_Your goal_.
Omit all pictures. Print the remaining lines exactly, from the start of the data through the line containing "de su Consejo de Administración".
↓↓↓
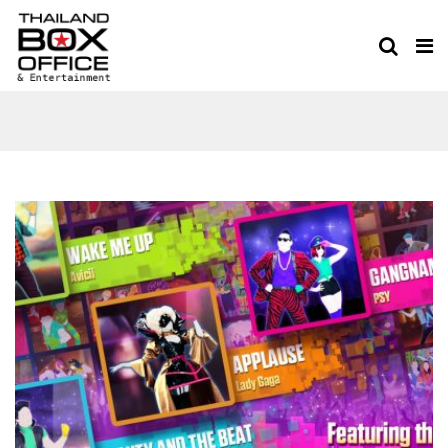
THAILAND BOXOFFICE
TEAM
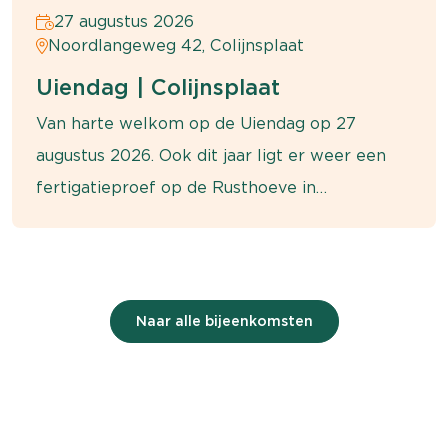
27 augustus 2026
Noordlangeweg 42, Colijnsplaat
Uiendag | Colijnsplaat
Van harte welkom op de Uiendag op 27
augustus 2026. Ook dit jaar ligt er weer een
fertigatieproef op de Rusthoeve in
Colijnsplaat.
Naar alle bijeenkomsten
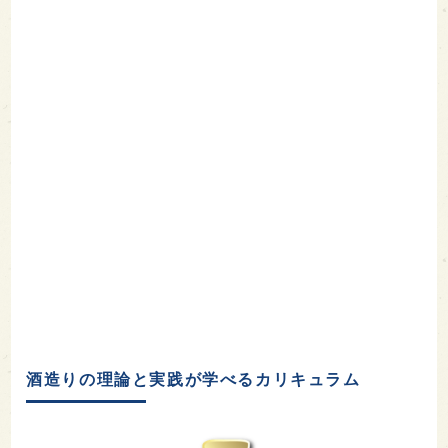
酒造りの理論と実践が学べるカリキュラム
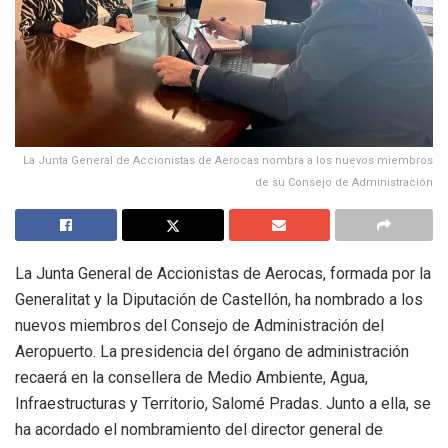
La Junta General de Accionistas de Aerocas nombra a los nuevos miembros
de su Consejo de Administración
La Junta General de Accionistas de Aerocas, formada por la
Generalitat y la Diputación de Castellón, ha nombrado a los
nuevos miembros del Consejo de Administración del
Aeropuerto. La presidencia del órgano de administración
recaerá en la consellera de Medio Ambiente, Agua,
Infraestructuras y Territorio, Salomé Pradas. Junto a ella, se
ha acordado el nombramiento del director general de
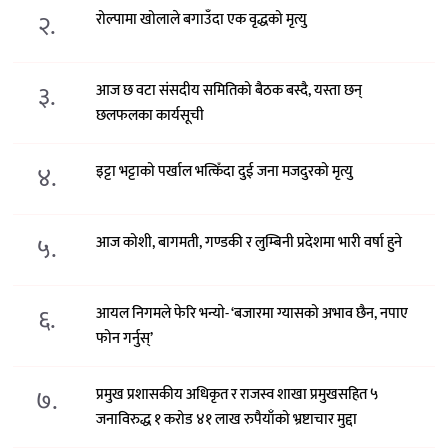
२.
रोल्पामा खोलाले बगाउँदा एक वृद्धको मृत्यु
३.
आज छ वटा संसदीय समितिको बैठक बस्दै, यस्ता छन्
छलफलका कार्यसूची
४.
इट्टा भट्टाको पर्खाल भत्किँदा दुई जना मजदुरको मृत्यु
५.
आज कोशी, बागमती, गण्डकी र लुम्बिनी प्रदेशमा भारी वर्षा हुने
६.
आयल निगमले फेरि भन्याे- ‘बजारमा ग्यासको अभाव छैन, नपाए
फोन गर्नुस्’
७.
प्रमुख प्रशासकीय अधिकृत र राजस्व शाखा प्रमुखसहित ५
जनाविरुद्ध १ करोड ४१ लाख रुपैयाँको भ्रष्टाचार मुद्दा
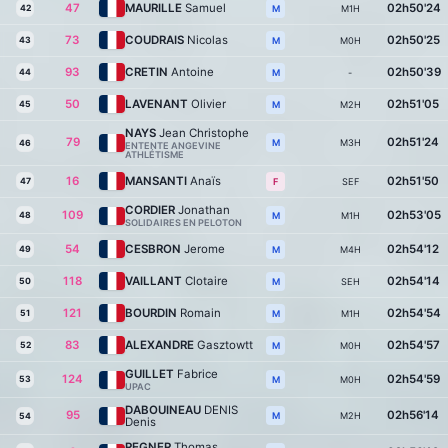
47
MAURILLE
Samuel
02h50'24
42
M1H
M
73
COUDRAIS
Nicolas
02h50'25
43
M0H
M
93
CRETIN
Antoine
02h50'39
44
-
M
50
LAVENANT
Olivier
02h51'05
45
M2H
M
NAYS
Jean Christophe
79
02h51'24
M3H
M
46
ENTENTE ANGEVINE
ATHLÉTISME
16
MANSANTI
Anaïs
02h51'50
47
SEF
F
CORDIER
Jonathan
109
02h53'05
48
M1H
M
SOLIDAIRES EN PELOTON
54
CESBRON
Jerome
02h54'12
49
M4H
M
118
VAILLANT
Clotaire
02h54'14
50
SEH
M
121
BOURDIN
Romain
02h54'54
51
M1H
M
83
ALEXANDRE
Gasztowtt
02h54'57
52
M0H
M
GUILLET
Fabrice
124
02h54'59
53
M0H
M
UPAC
DABOUINEAU
DENIS
95
02h56'14
M2H
M
54
Denis
REGNER
Thomas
↑↑↑
_Completed task_.
THAILAND BOXOFFICE
TEAM
27 augustus 2026
Noordlangeweg 42, Colijnsplaat
Uiendag | Colijnsplaat
Van harte welkom op de Uiendag op 27
augustus 2026. Ook dit jaar ligt er weer een
fertigatieproef op de Rusthoeve in
Colijnsplaat.
Naar alle bijeenkomsten
酒造りの理論と実践が学べるカリキュラム
La Junta General de Accionistas de Aerocas nombra a los nuevos miembros
de su Consejo de Administración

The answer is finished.